It’s the time of year for saving money!
Today’s column is about scientific robustness and how it relates to the strength of the conclusions generated by an observation. First, let me define robustness. A robust scientific test, procedure, and opinion are ones that are readily repeatable over a large sampling. A test of what occurs when you heat water in a pan – it comes to a boil – is an extremely robust test. The less repeatable and less universal an experiment, or test is, the less robust it is.
For you scientific types, I just told you was obvious. But I’m good at that…
How does this relate to audio? Audible (and inaudible) sonic differences can have a wide range of robustness, but those that are more robust are far more likely to be universally true.

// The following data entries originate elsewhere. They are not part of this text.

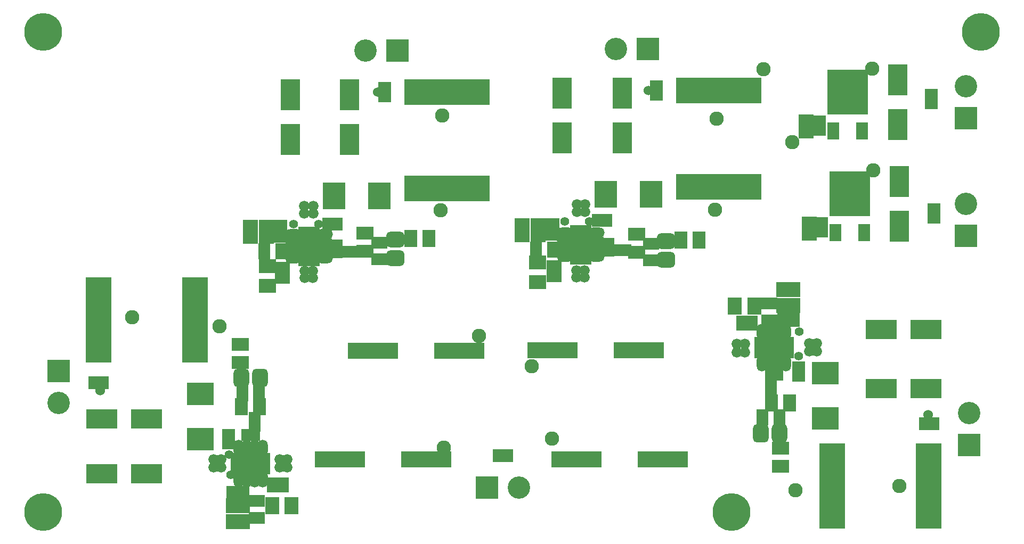
<source format=gts>
G04 Layer_Color=20142*
%FSLAX25Y25*%
%MOIN*%
G70*
G01*
G75*
%ADD65R,0.31559X0.09906*%
%ADD66R,0.07937X0.07543*%
%ADD67R,0.09709X0.09118*%
%ADD68R,0.11874X0.19748*%
%ADD69R,0.07543X0.07937*%
%ADD70R,0.19748X0.11874*%
%ADD71R,0.09118X0.09709*%
%ADD72R,0.07543X0.09118*%
%ADD73R,0.07543X0.07347*%
%ADD74R,0.06913X0.07622*%
%ADD75R,0.08331X0.09315*%
%ADD76R,0.09118X0.07543*%
%ADD77R,0.07347X0.07543*%
%ADD78R,0.07622X0.06913*%
%ADD79R,0.09315X0.08331*%
%ADD80R,0.16402X0.53213*%
%ADD81R,0.53213X0.16402*%
%ADD82R,0.10693X0.08331*%
%ADD83R,0.10299X0.07543*%
G04:AMPARAMS|DCode=84|XSize=114.8mil|YSize=99.06mil|CornerRadius=25.91mil|HoleSize=0mil|Usage=FLASHONLY|Rotation=0.000|XOffset=0mil|YOffset=0mil|HoleType=Round|Shape=RoundedRectangle|*
%AMROUNDEDRECTD84*
21,1,0.11480,0.04724,0,0,0.0*
21,1,0.06299,0.09906,0,0,0.0*
1,1,0.05181,0.03150,-0.02362*
1,1,0.05181,-0.03150,-0.02362*
1,1,0.05181,-0.03150,0.02362*
1,1,0.05181,0.03150,0.02362*
%
%ADD84ROUNDEDRECTD84*%
%ADD85R,0.09118X0.11087*%
%ADD86R,0.08331X0.10693*%
%ADD87R,0.07543X0.10102*%
%ADD88R,0.07543X0.10299*%
G04:AMPARAMS|DCode=89|XSize=114.8mil|YSize=99.06mil|CornerRadius=25.91mil|HoleSize=0mil|Usage=FLASHONLY|Rotation=270.000|XOffset=0mil|YOffset=0mil|HoleType=Round|Shape=RoundedRectangle|*
%AMROUNDEDRECTD89*
21,1,0.11480,0.04724,0,0,270.0*
21,1,0.06299,0.09906,0,0,270.0*
1,1,0.05181,-0.02362,-0.03150*
1,1,0.05181,-0.02362,0.03150*
1,1,0.05181,0.02362,0.03150*
1,1,0.05181,0.02362,-0.03150*
%
%ADD89ROUNDEDRECTD89*%
%ADD90R,0.11087X0.09118*%
%ADD91R,0.10102X0.07543*%
%ADD92R,0.07543X0.11087*%
%ADD93R,0.25457X0.28409*%
%ADD94O,0.10693X0.06362*%
%ADD95R,0.13488X0.25000*%
%ADD96O,0.06362X0.10693*%
%ADD97R,0.25000X0.13488*%
%ADD98R,0.14236X0.16598*%
%ADD99R,0.16598X0.14236*%
%ADD100C,0.14000*%
%ADD101R,0.14000X0.14000*%
%ADD102R,0.14000X0.14000*%
%ADD103C,0.05500*%
%ADD104C,0.09000*%
%ADD105C,0.06000*%
%ADD106C,0.06600*%
%ADD107C,0.23685*%
D65*
X322000Y159000D02*
D03*
X376000D02*
D03*
X509000Y227500D02*
D03*
X455000D02*
D03*
X524000Y159000D02*
D03*
X470000D02*
D03*
X342500Y227000D02*
D03*
X396500D02*
D03*
D66*
X623338Y306949D02*
D03*
Y301634D02*
D03*
X693500Y315657D02*
D03*
Y310343D02*
D03*
X621775Y370827D02*
D03*
Y365512D02*
D03*
X692000Y387283D02*
D03*
Y381968D02*
D03*
X252346Y169163D02*
D03*
Y174478D02*
D03*
X350000Y386343D02*
D03*
Y391657D02*
D03*
X608948Y216596D02*
D03*
Y211281D02*
D03*
X520000Y387343D02*
D03*
Y392657D02*
D03*
D67*
X613500Y364350D02*
D03*
Y370650D02*
D03*
X266000Y298350D02*
D03*
Y304650D02*
D03*
X276000Y298350D02*
D03*
Y304650D02*
D03*
X436000Y299350D02*
D03*
Y305650D02*
D03*
X446000Y299350D02*
D03*
Y305650D02*
D03*
X615500Y300350D02*
D03*
Y306650D02*
D03*
D68*
X671000Y368650D02*
D03*
Y396602D02*
D03*
X291000Y387476D02*
D03*
Y359524D02*
D03*
X328000Y387476D02*
D03*
Y359524D02*
D03*
X461000Y388476D02*
D03*
Y360524D02*
D03*
X498500Y388476D02*
D03*
Y360524D02*
D03*
X672000Y305024D02*
D03*
Y332976D02*
D03*
D69*
X314456Y306370D02*
D03*
X319771D02*
D03*
X173658Y207000D02*
D03*
X168342D02*
D03*
X483219Y308834D02*
D03*
X488534D02*
D03*
X687843Y181500D02*
D03*
X693157D02*
D03*
X426657Y161500D02*
D03*
X421343D02*
D03*
D70*
X173024Y150000D02*
D03*
X200976D02*
D03*
X173024Y184500D02*
D03*
X200976D02*
D03*
X688476Y240500D02*
D03*
X660524D02*
D03*
X688476Y203500D02*
D03*
X660524D02*
D03*
D71*
X261150Y120000D02*
D03*
X254850D02*
D03*
X261150Y130000D02*
D03*
X254850D02*
D03*
X599350Y265500D02*
D03*
X605650D02*
D03*
X599350Y255500D02*
D03*
X605650D02*
D03*
D72*
X254560Y138000D02*
D03*
X261440D02*
D03*
X605940Y246500D02*
D03*
X599060D02*
D03*
D73*
X268500Y185059D02*
D03*
Y179941D02*
D03*
X591500Y201441D02*
D03*
Y206559D02*
D03*
D74*
X263559Y174500D02*
D03*
X268441D02*
D03*
X595941Y212000D02*
D03*
X591059D02*
D03*
D75*
X285756Y143000D02*
D03*
X280244D02*
D03*
X573744Y244500D02*
D03*
X579256D02*
D03*
D76*
X455008Y306467D02*
D03*
Y299586D02*
D03*
X284500Y305440D02*
D03*
Y298560D02*
D03*
D77*
X500559Y290000D02*
D03*
X495441D02*
D03*
X330559Y289000D02*
D03*
X325441D02*
D03*
D78*
X490000Y294441D02*
D03*
Y289559D02*
D03*
X320000Y293441D02*
D03*
Y288559D02*
D03*
D79*
X456000Y274244D02*
D03*
Y279756D02*
D03*
X286000Y273244D02*
D03*
Y278756D02*
D03*
D80*
X231217Y246500D02*
D03*
X170783D02*
D03*
X629783Y142500D02*
D03*
X690216D02*
D03*
D81*
X559000Y329784D02*
D03*
Y390216D02*
D03*
X389000Y328783D02*
D03*
Y389216D02*
D03*
D82*
X259500Y231209D02*
D03*
Y219791D02*
D03*
X337500Y289291D02*
D03*
Y300709D02*
D03*
X597500Y154791D02*
D03*
Y166209D02*
D03*
X507500Y288791D02*
D03*
Y300209D02*
D03*
D83*
X270000Y122370D02*
D03*
Y133000D02*
D03*
X590500Y256815D02*
D03*
Y246185D02*
D03*
D84*
X356500Y296905D02*
D03*
Y285094D02*
D03*
X526000Y295905D02*
D03*
Y284095D02*
D03*
D85*
X279398Y130000D02*
D03*
X291602D02*
D03*
X581102Y255000D02*
D03*
X568898D02*
D03*
D86*
X271709Y192000D02*
D03*
X260291D02*
D03*
X546709Y296500D02*
D03*
X535291D02*
D03*
X591791Y194500D02*
D03*
X603209D02*
D03*
X377709Y297500D02*
D03*
X366291D02*
D03*
D87*
X271217Y200500D02*
D03*
X260784D02*
D03*
X586283Y185500D02*
D03*
X596716D02*
D03*
D88*
X444685Y290500D02*
D03*
X455315D02*
D03*
X274685Y289500D02*
D03*
X285315D02*
D03*
D89*
X596906Y175500D02*
D03*
X585094D02*
D03*
X260094Y210000D02*
D03*
X271905D02*
D03*
D90*
X445390Y282397D02*
D03*
Y270192D02*
D03*
X276500Y280102D02*
D03*
Y267898D02*
D03*
D91*
X516500Y283784D02*
D03*
Y294216D02*
D03*
X346500Y284283D02*
D03*
Y294717D02*
D03*
D92*
X630524Y364591D02*
D03*
X648476D02*
D03*
X632024Y300965D02*
D03*
X649976D02*
D03*
D93*
X639500Y389000D02*
D03*
X641000Y325374D02*
D03*
D94*
X292854Y300000D02*
D03*
Y295000D02*
D03*
Y290000D02*
D03*
Y285000D02*
D03*
X312146Y300000D02*
D03*
Y295000D02*
D03*
Y290000D02*
D03*
Y285000D02*
D03*
X462854Y301000D02*
D03*
Y296000D02*
D03*
Y291000D02*
D03*
Y286000D02*
D03*
X482146Y301000D02*
D03*
Y296000D02*
D03*
Y291000D02*
D03*
Y286000D02*
D03*
D95*
X302500Y292500D02*
D03*
X472500Y293500D02*
D03*
D96*
X601000Y238646D02*
D03*
X596000D02*
D03*
X591000D02*
D03*
X586000D02*
D03*
X601000Y219354D02*
D03*
X596000D02*
D03*
X591000D02*
D03*
X586000D02*
D03*
X258500Y146854D02*
D03*
X263500D02*
D03*
X268500D02*
D03*
X273500D02*
D03*
X258500Y166146D02*
D03*
X263500D02*
D03*
X268500D02*
D03*
X273500D02*
D03*
D97*
X593500Y229000D02*
D03*
X266000Y156500D02*
D03*
D98*
X318327Y324000D02*
D03*
X346673D02*
D03*
X488327Y325000D02*
D03*
X516673D02*
D03*
D99*
X625500Y213173D02*
D03*
Y184827D02*
D03*
X234500Y171827D02*
D03*
Y200173D02*
D03*
D100*
X146000Y194500D02*
D03*
X715500Y188000D02*
D03*
X494500Y416000D02*
D03*
X338000Y415000D02*
D03*
X713500Y392626D02*
D03*
Y319000D02*
D03*
X434000Y141500D02*
D03*
D101*
X146000Y214500D02*
D03*
X715500Y168000D02*
D03*
X713500Y372626D02*
D03*
Y299000D02*
D03*
D102*
X514500Y416000D02*
D03*
X358000Y415000D02*
D03*
X414000Y141500D02*
D03*
D103*
X252500Y162000D02*
D03*
X608996Y223863D02*
D03*
X609119Y239075D02*
D03*
X253560Y149500D02*
D03*
X462500Y308000D02*
D03*
X308500Y306500D02*
D03*
X293000D02*
D03*
X478000Y308000D02*
D03*
D104*
X607012Y139768D02*
D03*
X385000Y315000D02*
D03*
X655000Y403626D02*
D03*
X655500Y340000D02*
D03*
X605000Y357850D02*
D03*
X587000Y403500D02*
D03*
X454500Y172000D02*
D03*
X442000Y217500D02*
D03*
X387000Y166500D02*
D03*
X409000Y236500D02*
D03*
X386000Y374500D02*
D03*
X192000Y248000D02*
D03*
X246500Y242500D02*
D03*
X557500Y372500D02*
D03*
X556500Y315500D02*
D03*
X672000Y142500D02*
D03*
D105*
X690000Y187000D02*
D03*
X172000Y202000D02*
D03*
X515000Y390000D02*
D03*
X345500Y389000D02*
D03*
D106*
X259500Y154000D02*
D03*
Y159000D02*
D03*
X273000D02*
D03*
Y154000D02*
D03*
X284354Y154120D02*
D03*
Y159120D02*
D03*
X247412Y159000D02*
D03*
Y154000D02*
D03*
X242912Y159000D02*
D03*
Y154000D02*
D03*
X288854Y154120D02*
D03*
Y159120D02*
D03*
X586500Y231500D02*
D03*
Y226500D02*
D03*
X600500D02*
D03*
Y231500D02*
D03*
X575233D02*
D03*
Y226000D02*
D03*
X570233Y231500D02*
D03*
Y226000D02*
D03*
X615613Y231911D02*
D03*
Y226911D02*
D03*
X620113D02*
D03*
Y231911D02*
D03*
X470000Y286500D02*
D03*
X475000D02*
D03*
Y300500D02*
D03*
X470000D02*
D03*
X470075Y314141D02*
D03*
X475075D02*
D03*
Y318641D02*
D03*
X470075D02*
D03*
X469845Y277504D02*
D03*
X474846D02*
D03*
X469845Y273004D02*
D03*
X474846D02*
D03*
X300000Y285500D02*
D03*
Y299500D02*
D03*
X305000D02*
D03*
Y285500D02*
D03*
X305041Y277233D02*
D03*
X300041D02*
D03*
Y272733D02*
D03*
X305041D02*
D03*
X305068Y313210D02*
D03*
X299568D02*
D03*
Y317710D02*
D03*
X305068D02*
D03*
D107*
X136316Y126036D02*
D03*
Y426824D02*
D03*
X722930D02*
D03*
X567025Y126036D02*
D03*
M02*

</source>
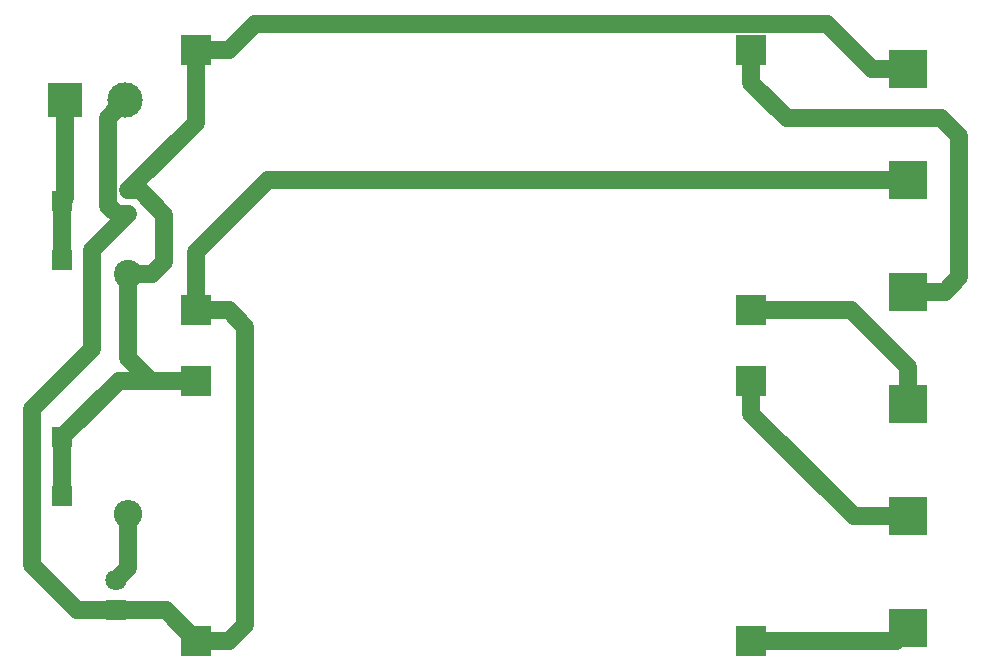
<source format=gbr>
G04 #@! TF.GenerationSoftware,KiCad,Pcbnew,(5.1.2)-2*
G04 #@! TF.CreationDate,2020-04-22T12:52:17+07:00*
G04 #@! TF.ProjectId,power_vedal,706f7765-725f-4766-9564-616c2e6b6963,rev?*
G04 #@! TF.SameCoordinates,Original*
G04 #@! TF.FileFunction,Copper,L2,Bot*
G04 #@! TF.FilePolarity,Positive*
%FSLAX46Y46*%
G04 Gerber Fmt 4.6, Leading zero omitted, Abs format (unit mm)*
G04 Created by KiCad (PCBNEW (5.1.2)-2) date 2020-04-22 12:52:17*
%MOMM*%
%LPD*%
G04 APERTURE LIST*
%ADD10C,1.400000*%
%ADD11R,1.800000X1.800000*%
%ADD12C,1.800000*%
%ADD13R,3.000000X3.000000*%
%ADD14C,3.000000*%
%ADD15R,2.500000X2.500000*%
%ADD16C,2.400000*%
%ADD17O,2.400000X2.400000*%
%ADD18R,3.200000X3.200000*%
%ADD19C,1.500000*%
G04 APERTURE END LIST*
D10*
X76962000Y-50800000D03*
X76962000Y-52800000D03*
D11*
X75946000Y-86360000D03*
D12*
X75946000Y-83820000D03*
D13*
X71628000Y-43180000D03*
D14*
X76708000Y-43180000D03*
D15*
X82706001Y-38922001D03*
X82706001Y-60922001D03*
X129706001Y-38922001D03*
X129706001Y-60922001D03*
X129706001Y-88962001D03*
X129706001Y-66962001D03*
X82706001Y-88962001D03*
X82706001Y-66962001D03*
D16*
X76962000Y-57912000D03*
D17*
X76962000Y-78232000D03*
D11*
X71374000Y-76708000D03*
X71374000Y-71708000D03*
X71374000Y-56708000D03*
X71374000Y-51708000D03*
D18*
X143002000Y-87884000D03*
X143002000Y-78384000D03*
X143002000Y-68884000D03*
X143002000Y-59384000D03*
X143002000Y-49884000D03*
X143002000Y-40484000D03*
D19*
X82706001Y-45055999D02*
X76962000Y-50800000D01*
X82706001Y-38922001D02*
X82706001Y-45055999D01*
X76962000Y-57912000D02*
X76962000Y-65024000D01*
X78900001Y-66962001D02*
X82706001Y-66962001D01*
X76962000Y-65024000D02*
X78900001Y-66962001D01*
X77951949Y-50800000D02*
X80010000Y-52858051D01*
X76962000Y-50800000D02*
X77951949Y-50800000D01*
X80010000Y-52858051D02*
X80010000Y-56896000D01*
X78994000Y-57912000D02*
X76962000Y-57912000D01*
X80010000Y-56896000D02*
X78994000Y-57912000D01*
X76119999Y-66962001D02*
X71374000Y-71708000D01*
X82706001Y-66962001D02*
X76119999Y-66962001D01*
X71374000Y-71708000D02*
X71374000Y-76708000D01*
X139902000Y-40484000D02*
X143002000Y-40484000D01*
X136140000Y-36722000D02*
X139902000Y-40484000D01*
X87656002Y-36722000D02*
X136140000Y-36722000D01*
X85456001Y-38922001D02*
X87656002Y-36722000D01*
X82706001Y-38922001D02*
X85456001Y-38922001D01*
X75972051Y-52800000D02*
X76962000Y-52800000D01*
X75261991Y-52089940D02*
X75972051Y-52800000D01*
X75261991Y-44626009D02*
X75261991Y-52089940D01*
X76708000Y-43180000D02*
X75261991Y-44626009D01*
X80104000Y-86360000D02*
X82706001Y-88962001D01*
X75946000Y-86360000D02*
X80104000Y-86360000D01*
X85456001Y-88962001D02*
X82706001Y-88962001D01*
X86868000Y-87550002D02*
X85456001Y-88962001D01*
X86868000Y-62334000D02*
X86868000Y-87550002D01*
X85456001Y-60922001D02*
X86868000Y-62334000D01*
X82706001Y-60922001D02*
X85456001Y-60922001D01*
X73914000Y-55848000D02*
X73914000Y-64262000D01*
X76962000Y-52800000D02*
X73914000Y-55848000D01*
X73914000Y-64262000D02*
X68834000Y-69342000D01*
X68834000Y-69342000D02*
X68834000Y-82550000D01*
X72644000Y-86360000D02*
X75946000Y-86360000D01*
X68834000Y-82550000D02*
X72644000Y-86360000D01*
X143002000Y-49884000D02*
X88800000Y-49884000D01*
X82706001Y-55977999D02*
X82706001Y-60922001D01*
X88800000Y-49884000D02*
X82706001Y-55977999D01*
X76962000Y-82804000D02*
X75946000Y-83820000D01*
X76962000Y-78232000D02*
X76962000Y-82804000D01*
X71628000Y-51454000D02*
X71374000Y-51708000D01*
X71628000Y-43180000D02*
X71628000Y-51454000D01*
X71374000Y-51708000D02*
X71374000Y-56708000D01*
X146102000Y-59384000D02*
X143002000Y-59384000D01*
X129706001Y-38922001D02*
X129706001Y-41672001D01*
X132738000Y-44704000D02*
X145796000Y-44704000D01*
X145796000Y-44704000D02*
X147320000Y-46228000D01*
X129706001Y-41672001D02*
X132738000Y-44704000D01*
X147320000Y-46228000D02*
X147320000Y-58166000D01*
X147320000Y-58166000D02*
X146102000Y-59384000D01*
X143002000Y-65784000D02*
X143002000Y-68884000D01*
X138140001Y-60922001D02*
X143002000Y-65784000D01*
X129706001Y-60922001D02*
X138140001Y-60922001D01*
X141923999Y-88962001D02*
X143002000Y-87884000D01*
X129706001Y-88962001D02*
X141923999Y-88962001D01*
X139902000Y-78384000D02*
X143002000Y-78384000D01*
X138378000Y-78384000D02*
X139902000Y-78384000D01*
X129706001Y-69712001D02*
X138378000Y-78384000D01*
X129706001Y-66962001D02*
X129706001Y-69712001D01*
M02*

</source>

If you switch one of the speaker cable’s leads from correct polarity to incorrect polarity, so one of two stereo speakers is out of phase with the other, in a blind A/B test where the listener is sitting in the center listening position, most humans should be able to hear a difference. That would be a robust test.
Conversely, one person’s subjective description comparing several headphone cables would, by definition, lack robustness in that few people have the exact same signal chain so as to confirm the findings or duplicate the test environment. This test would be far less robust and have less universal application.
Recently Audio Bacon published a report on power cables that the reviewer spent one solid year working on. It is extremely detailed, and the test procedure was as rigorous as possible considering the test parameters. But due to its small sampling size (one test subject) and difficulty in corroborating the findings, this, too, despite the author’s best intents, is not a robust review.
Conversely tests done by Sean Olive at Harman’s test facility are extremely robust because he employs multiple test subjects in multiple repeatable tests. The primary area for disagreement isn’t the test methodologies, but the narrowness of the test parameters and whether the conclusions do have more generalized applications. An example would be the “room feel” tests where listeners preferred an EQ curve that reintroduced bass augmentation caused by natural “room gain” in loudspeakers to their headphones. Whether this is an increase in accuracy or merely euphony is the question here. But the test clearly shows that humans can hear the differences, and most prefer more bass…
Another way that vastly increases the robustness of a review is the reviewer’s past experience and printed history. Michael Fremer’s analog reviews are an example of a robust review that is robust because of his long history of reviews that anyone can reference to see if their tastes align with Fremer’s. If they do align that would increase the review’s value to the reader and Fremer’s conclusions would gain additional weight and usefulness. Someone could have similar conclusions, but without the history behind them they would not have the same level of truthiness.
Yes, some “subjective” reviews and reviewers are more robust than others. Fremer’s are robust while that first review in a headphone site by someone who’s never been published before is not. Fremer has earned that level of credibility through years of work.
So, what’s the takeaway here? Check your sources, just like with political articles, the source and the source’s track record matter. A review from a source that is a known quantity should have more weight and a greater level of truth than an anonymous one…methodologies, track record, and personal biases all have an effect on the usefulness and trustworthiness of a review…so check your sources because not all reviews have equal levels of truth or contain universally applicable conclusions…
Great column. A lot of readers judge the credibility of a review not by the solid criteria you list, but by how much it confirms their existing beliefs, flatters their egos, etc. Harry Pearson was probably the first to realize that, and he exploited it like nobody before or since.
Thanks for this, Steven. As a professional who worked in statistics, I can’t say much more than, “I agree.”
I was expecting a discussion of the measurements of John Atkinson as part of this discussion.
I should add, beware of trolls and certain people on internet forums who insist that if you haven’t done measurements, your findings are invalid. I feel, like Steve, that the observational opinions of experienced listeners and reviewers ARE valid.